He explains, “In many industrial countries, from Germany to Japan to South Korea, growth in the working-age population has already peaked, acting as a drag on the economy.” And he adds, “China’s labor force is expected to lose 1 million workers each year for the foreseeable future, and it is also aging rapidly.”

He acknowledges concerns about robots displacing workers, mentioning the often-cited 2013 Oxford University study by Carl Benedikt Frey and Michael A. Osborne, predicting that 47% of United States jobs are susceptible to computerization.

Sharma suggests such concerns are overblown. He writes that “…often, humans find a way of working with their automated creations. After the introduction of supermarket scanners, the number of cashiers grew.

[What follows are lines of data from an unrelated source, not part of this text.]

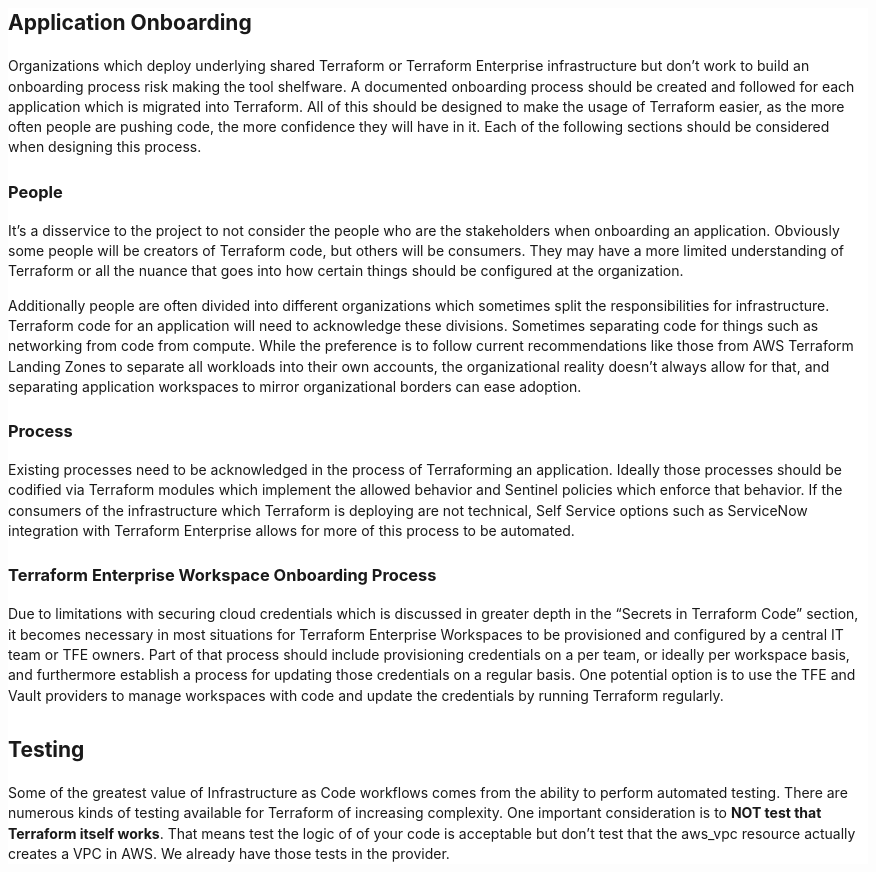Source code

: 
## Application Onboarding

Organizations which deploy underlying shared Terraform or Terraform Enterprise infrastructure but don’t work to build an onboarding process risk making the tool shelfware. A documented onboarding process should be created and followed for each application which is migrated into Terraform. All of this should be designed to make the usage of Terraform easier, as the more often people are pushing code, the more confidence they will have in it. Each of the following sections should be considered when designing this process.


### People

It’s a disservice to the project to not consider the people who are the stakeholders when onboarding an application. Obviously some people will be creators of Terraform code, but others will be consumers. They may have a more limited understanding of Terraform or all the nuance that goes into how certain things should be configured at the organization. 

Additionally people are often divided into different organizations which sometimes split the responsibilities for infrastructure. Terraform code for an application will need to acknowledge these divisions. Sometimes separating code for things such as networking from code from compute. While the preference is to follow current recommendations like those from AWS Terraform Landing Zones to separate all workloads into their own accounts, the organizational reality doesn’t always allow for that, and separating application workspaces to mirror organizational borders can ease adoption.


### Process

Existing processes need to be acknowledged in the process of Terraforming an application. Ideally those processes should be codified via Terraform modules which implement the allowed behavior and Sentinel policies which enforce that behavior. If the consumers of the infrastructure which Terraform is deploying are not technical, Self Service options such as ServiceNow integration with Terraform Enterprise allows for more of this process to be automated.


### Terraform Enterprise Workspace Onboarding Process

Due to limitations with securing cloud credentials which is discussed in greater depth in the “Secrets in Terraform Code” section, it becomes necessary in most situations for Terraform Enterprise Workspaces to be provisioned and configured by a central IT team or TFE owners. Part of that process should include provisioning credentials on a per team, or ideally per workspace basis, and furthermore establish a process for updating those credentials on a regular basis. One potential option is to use the TFE and Vault providers to manage workspaces with code and update the credentials by running Terraform regularly.


## Testing

Some of the greatest value of Infrastructure as Code workflows comes from the ability to perform automated testing. There are numerous kinds of testing available for Terraform of increasing complexity. One important consideration is to **NOT test that Terraform itself works**. That means test the logic of of your code is acceptable but don’t test that the aws_vpc resource actually creates a VPC in AWS. We already have those tests in the provider.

Though legal-discovery software appeared to threaten the jobs of paralegals, their ranks increased, too. Now, many fear that self-driving trucks will displace millions of American truckers, but they may create more and better jobs for those who service those increasingly complex vehicles.”

With respect to the truckers, one response would be, if self-driving trucks create more and higher paying jobs than those they displace, what is the incentive for the trucking industry to go down this route?

However, he does have empirical evidence on his side. We are not yet seeing the negative impact of automation on jobs that has often been predicted. “Since 2008, economic growth has been weak compared with that in other post-crisis recoveries, but job growth in the major industrial countries has been relatively strong,” he writes. By way of example, he notes that the Japanese economy is growing at only 0.8%, yet Japan is at full employment.

“According to my research,” he adds, “the job picture has been particularly strong in Germany, Japan, and South Korea—the industrial countries that employ the most robots.”

He acknowledges that the worldwide labor force includes 320 million humans and just 1.6 million robots—many of which are unintelligent single-task machines. “Nearly half of them work in the auto industry, which is still the largest employer (of humans) in the United States,” he says. So it seems the effect of an increasing number of increasingly intelligent machines remains to be seen.

Nevertheless, “Most of the world is graying fast,” Sharma concludes, “and the economic answer to aging will be all hands on deck, no matter what they’re made of.”